A contribuição mais significativa desta abordagem é o conceito de “Handicap Situational” (Desvantagem Situacional). Este conceito opera um deslocamento crucial: a “deficiência” não está localizada apenas na pessoa, mas na interação entre a sua condição neurobiológica e os ambientes inflexíveis. Uma pessoa com TDAH pode não ter nenhuma “desvantagem” em um ambiente criativo, dinâmico e que valorize a multitarefa, mas pode ter um “handicap” severo em um escritório burocrático que exija oito horas de trabalho repetitivo e silencioso.

Esta visão tem duas consequências práticas imensas:

  1. Transforma o TDAH em uma questão de saúde pública: A responsabilidade pela adaptação se torna social. Devemos nos perguntar como nossas escolas, empresas e estruturas sociais podem se tornar menos “inflexíveis” e mais acolhedoras à neurodiversidade.
  2. Exige uma prática multidisciplinar integrada: É o antídoto definitivo à fragmentação do cuidado. Compreender a mente inquieta exige o rigor científico do neurologista e do psiquiatra, a flexibilidade terapêutica do psicólogo e do psicanalista, e a criatividade adaptativa do pedagogo. O clínico precisa aprender a trabalhar com “duas mãos”: a da ciência e a da singularidade.
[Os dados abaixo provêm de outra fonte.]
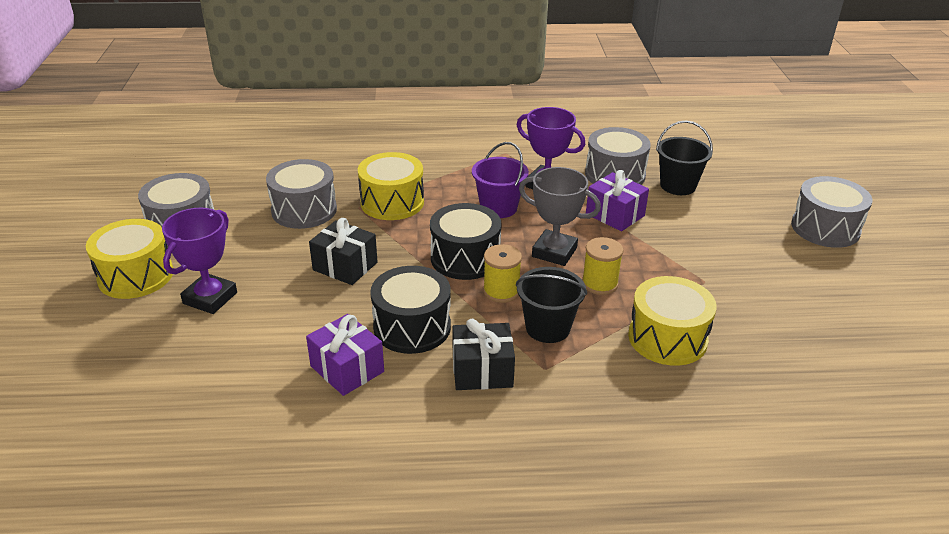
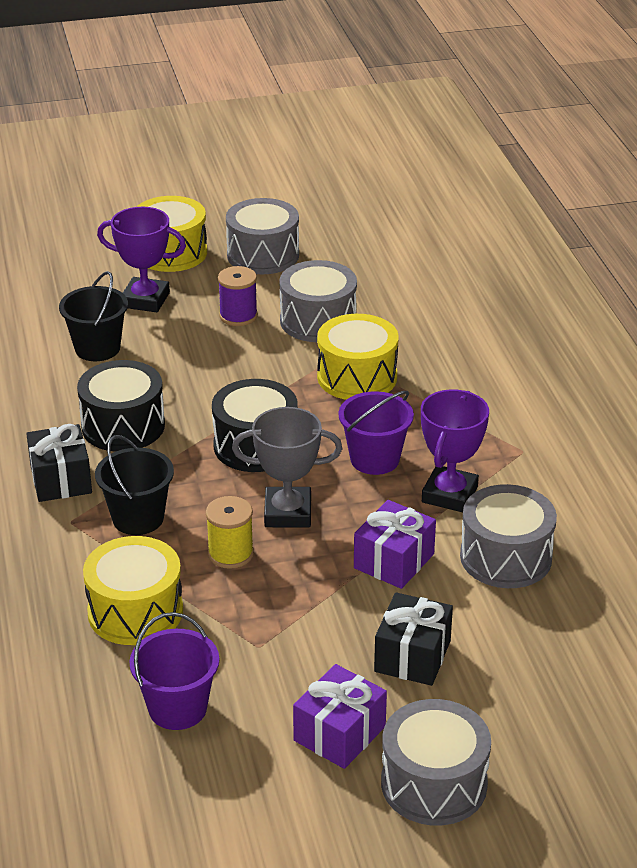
camera: 80 degrees right, 0 degrees up
purple gift [306,314,384,396] -> purple gift moved to [293,664,387,769]
black gift [309,218,378,285] -> black gift moved to [374,592,453,686]
yellow spool [483,244,522,303] -> none
grey trophy [519,167,601,266] -> grey trophy turned 75 degrees clockwise [232,407,342,527]
black bucket [656,121,713,195] -> black bucket moved to [59,271,128,361]
none -> purple bucket [129,612,219,730]
none -> purple spool [218,266,258,326]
Conclusão: Preservando o Encontro Humano Contra a Violência da Burocracia

A reflexão sobre as ferramentas de avaliação nos leva ao coração do dilema ético da clínica contemporânea. Vivemos uma era que, em nome da ciência e da eficiência, corre o risco de cometer uma violência inerente contra o sujeito: a de substituir o diálogo humano pelo preenchimento mecânico de formulários.
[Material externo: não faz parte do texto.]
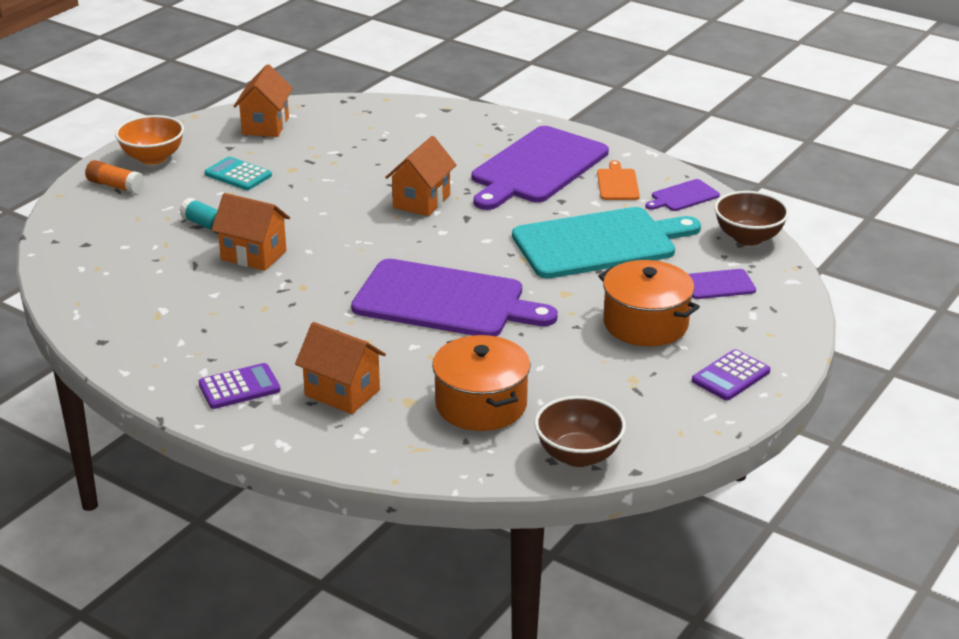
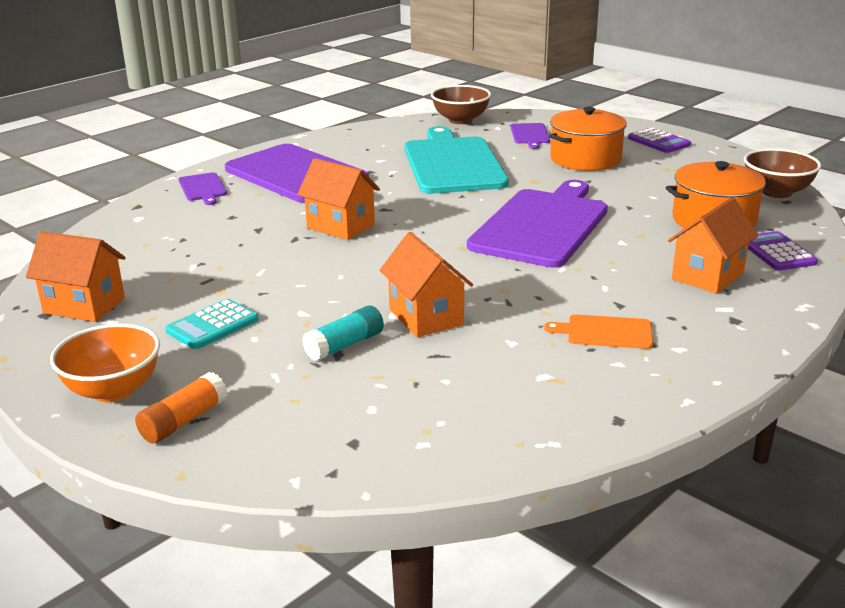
camera: 80 degrees left, 5 degrees down
purple calculator [199,363,281,409] -> purple calculator moved to [748,231,818,270]
orange house [211,193,290,271] -> orange house turned 60 degrees counterclockwise [380,232,473,337]
orange cutting board [597,160,640,200] -> orange cutting board moved to [544,314,653,349]
purple cutting board [646,179,720,211] -> purple cutting board moved to [179,172,227,205]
A subversão proposta pela psicanálise não é uma recusa das ferramentas ou do rigor, mas uma insistência apaixonada na primazia do encontro. É a defesa de que a verdadeira avaliação emerge da habilidade de ler nas entrelinhas, de valorizar o que escapa ao padrão, de escutar o silêncio que grita. É a aposta de que o trabalho do clínico-artesão, do contrabandista da subjetividade, é mais necessário do que nunca. Nossa missão, como cuidadores da alma humana, é garantir que, em meio à crescente burocratização do cuidado, sempre haja um espaço — um consultório, uma sala de aula, uma conversa — onde a palavra possa ser verdadeiramente dita, onde uma história possa ser verdadeiramente escutada, e onde um sujeito, em toda a sua complexidade, possa ser verdadeiramente visto.